One of the original clubs, Collingwood, should add a new top 100 game player to their list this weekend when ex- Hampton Rovers and Sandringham under-18s player Brayden Maynard takes the field against Carlton on Sunday. Maynard’s forthright and feisty style at half back has served him well in his 146 games to date, and game 147 will see him share the ‘hot seat’ at number 100 with Charlie Laxton and Darren Millane.

Laxton (1912-1921 Collingwood Districts rover) was a solid contributor who fed the ball well to Dick Lee with delightful stab passes. Like Maynard, he sometimes has a fiery temper. He played in premierships in 1917 and 1919 and losing grand finals in 1915 and 1918.

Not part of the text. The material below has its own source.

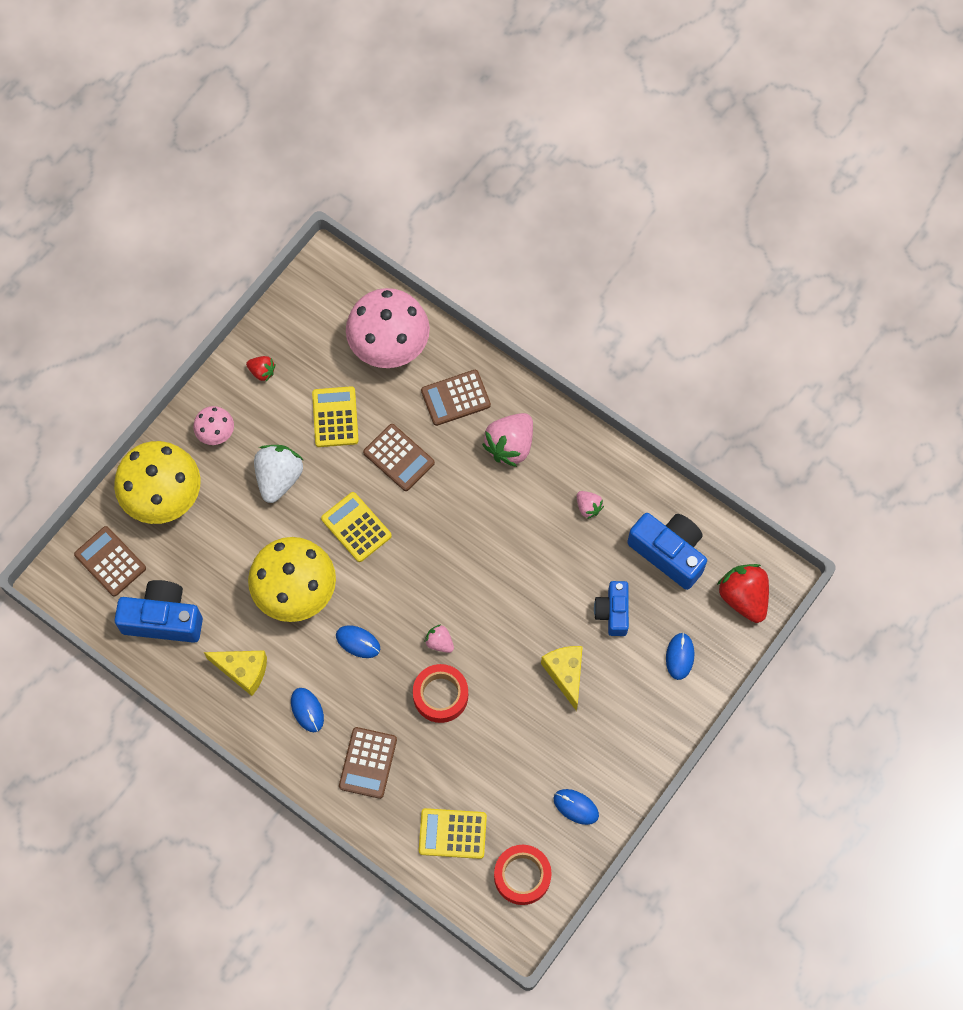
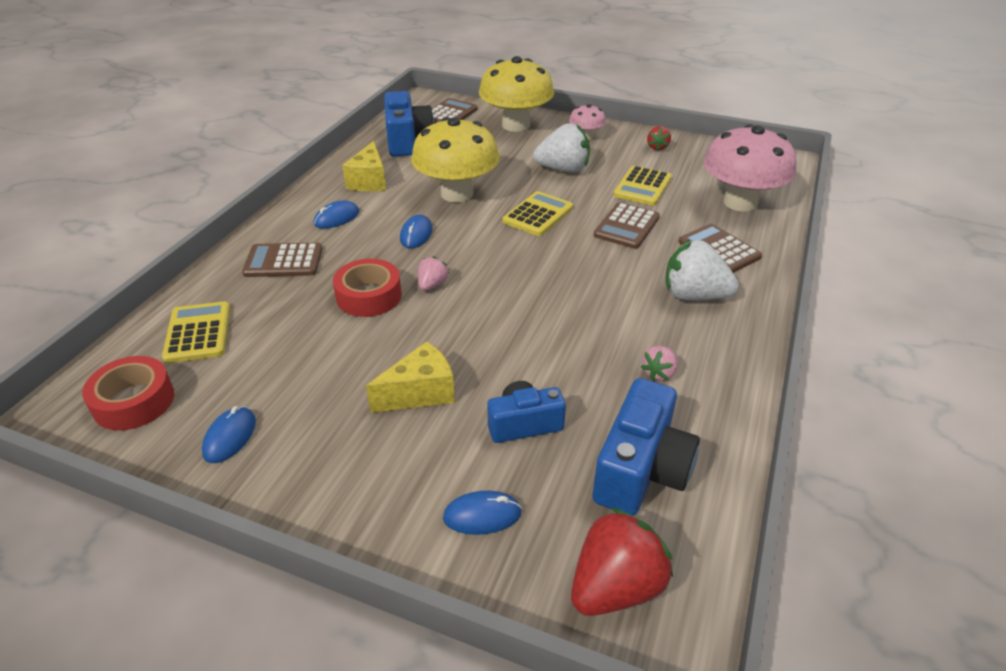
camera: 75 degrees right, 30 degrees down
yellow calculator [312,386,359,447] -> yellow calculator turned 135 degrees clockwise [613,166,672,205]
pink strawberry [482,413,533,467] -> white strawberry [665,240,739,300]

Millane’s tragic death in a car accident at the age of 26 stunned the football world in October 1991. At the time he was at his peak as a footballer and only a year earlier he had ben at the forefront of Collingwood’s 1990 flag win.

North Melbourne champion Jack Ziebell will become the 12th Kangaroo and the 267th AFL player of all time to play 250 games when North Melbourne takes on St Kilda this weekend, whilst dual club players Jake Melksham (Essendon/Melbourne) and Aaron Hall (Gold Coast/North Melbourne) play their 200th and 150th games respectively.